The "Safer Products" Database: Reports of Harm Made Public on March 11, 2011
The U.S. Consumer Product Safety Commission's Publicly Available Consumer Product Safety Information Database (the "Database") (found at www.saferproducts.gov) will be launched officially on March 11, 2011. Mandated by the Consumer Product Safety Improvement Act of 2008 (the "Act"), the Database includes a new mechanism for consumers to report harm, or merely a risk of harm, involving consumer products (excluding food and drugs). The Database makes qualified reports of harm available to the public, in an online, searchable format. Prior to publication of any report, the Commission will allow manufacturers to comment and/or challenge reports containing materially inaccurate or confidential information. In certain cases, manufacturers' comments may be published as well. Previously, reports of harm and responsive comments were not available to the public unless published in a Commission report or obtained through a Freedom of Information Act request.

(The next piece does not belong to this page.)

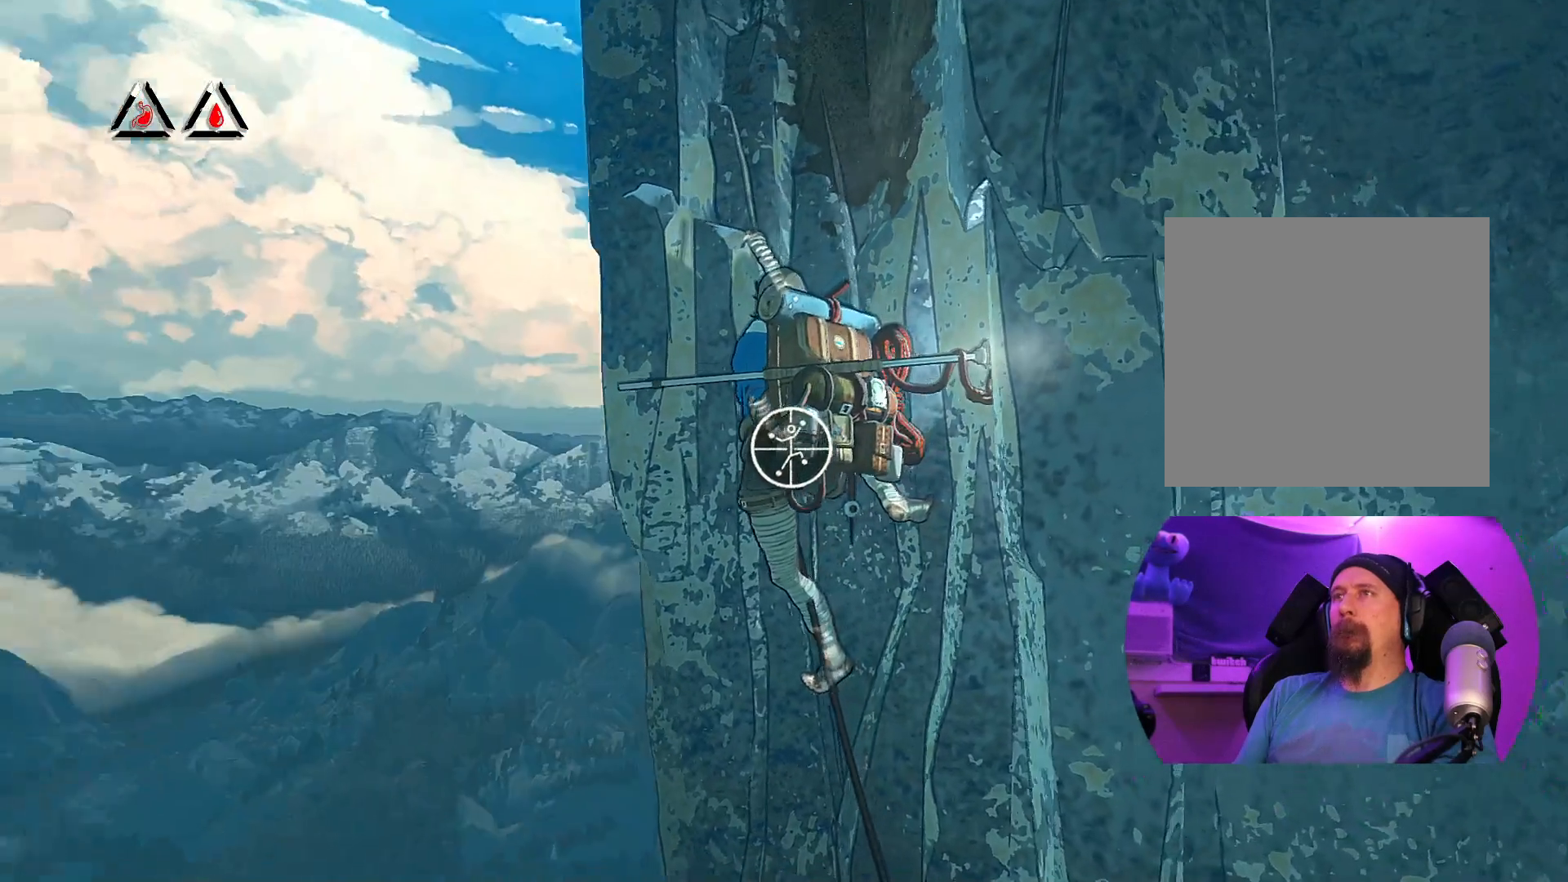
{"dt_ms": 500, "buttons": ["R1"], "left_stick": "center", "right_stick": "center", "events": [[83, "R2", "down"], [133, "R2", "up"], [183, "right_stick", "center"]]}
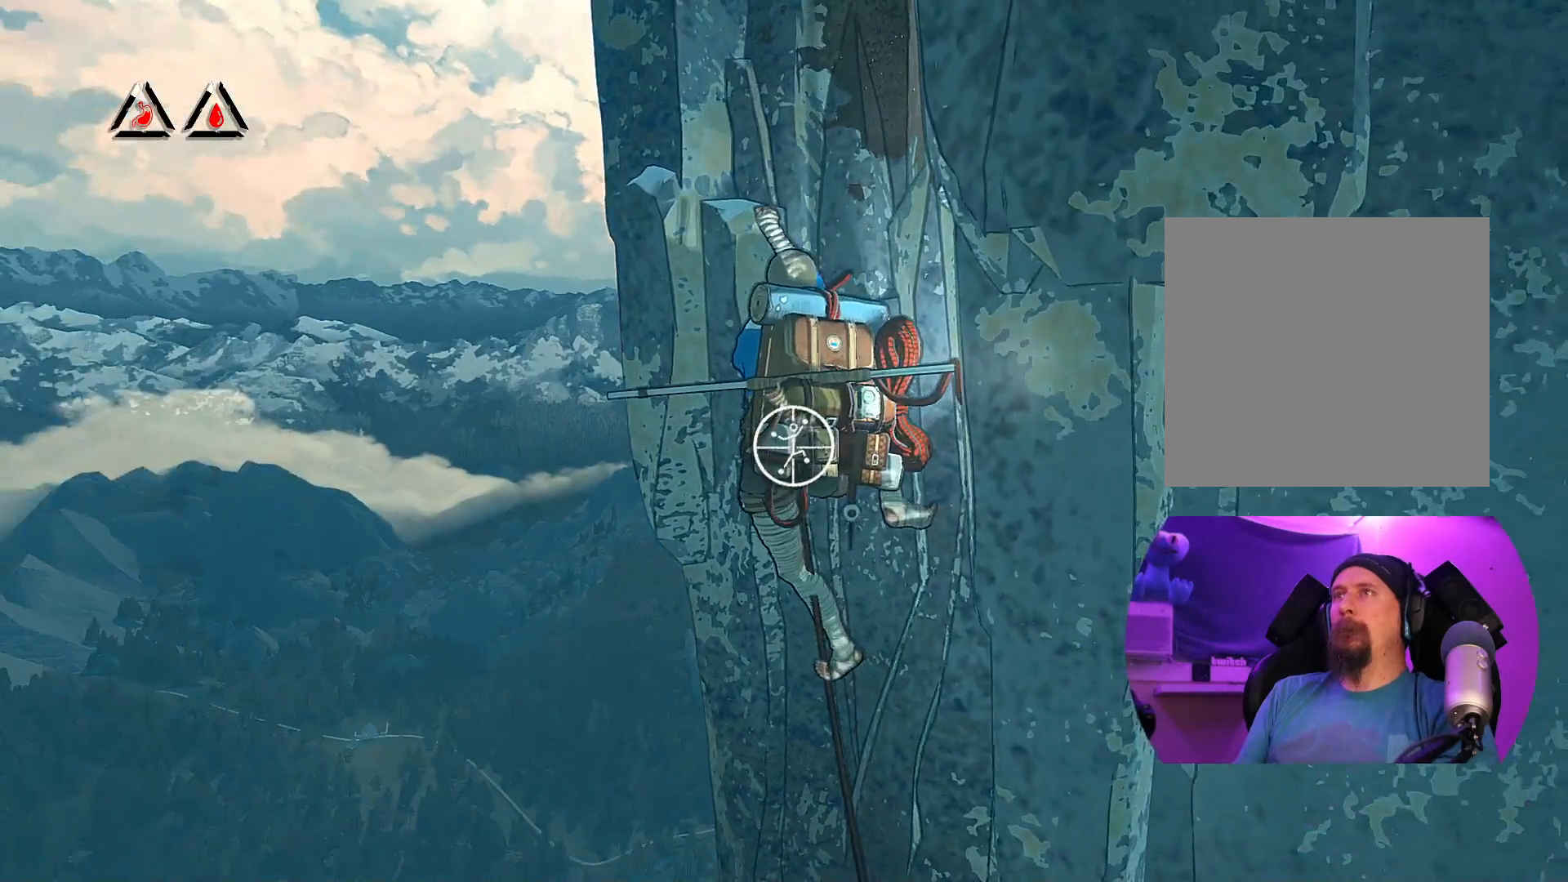
{"dt_ms": 500, "buttons": ["R1"], "left_stick": "up-left", "right_stick": "center", "events": [[50, "right_stick", "right"], [217, "right_stick", "center"], [350, "left_stick", "up-left"]]}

The Database is currently in "soft-launch" i.e., the Commission and stakeholders are testing the new reporting and response system with the knowledge that until March 11, 2011, nothing will be made publicly available in the Database. Indeed, consumer reports are being accepted through the website and any report meeting minimum requirements for publication are transmitted to registered manufacturers, importers and private labelers. These companies are able to provide comments online and challenge reports as containing inaccurate or confidential information.
This practice time is valuable, particularly because the faster a company is able to respond to a negative consumer report, the better. Companies should use the soft-launch to establish protocols for dealing with reports of harm involving their products, including designating persons within the company to be notified of reports via email and identifying the single account holder who is allowed to submit comments. The Act does not require that reports be based on first-hand knowledge or that they be made within a certain time following the alleged harm. Thus, companies should carefully review all reports in which they are named and consider monitoring reports in the Database by industry -- where no manufacturer is named. Perhaps most importantly, companies should develop procedures for responding to reports that contain materially inaccurate or confidential information. The Act requires that any request to remove information from a report be "timely" and accompanied by a certification to defend the Commission if the removal is later challenged. Thus, companies must be prepared to act quickly and accurately in responding to reports of harm. Practice and preparation during soft-launch will help in that endeavor.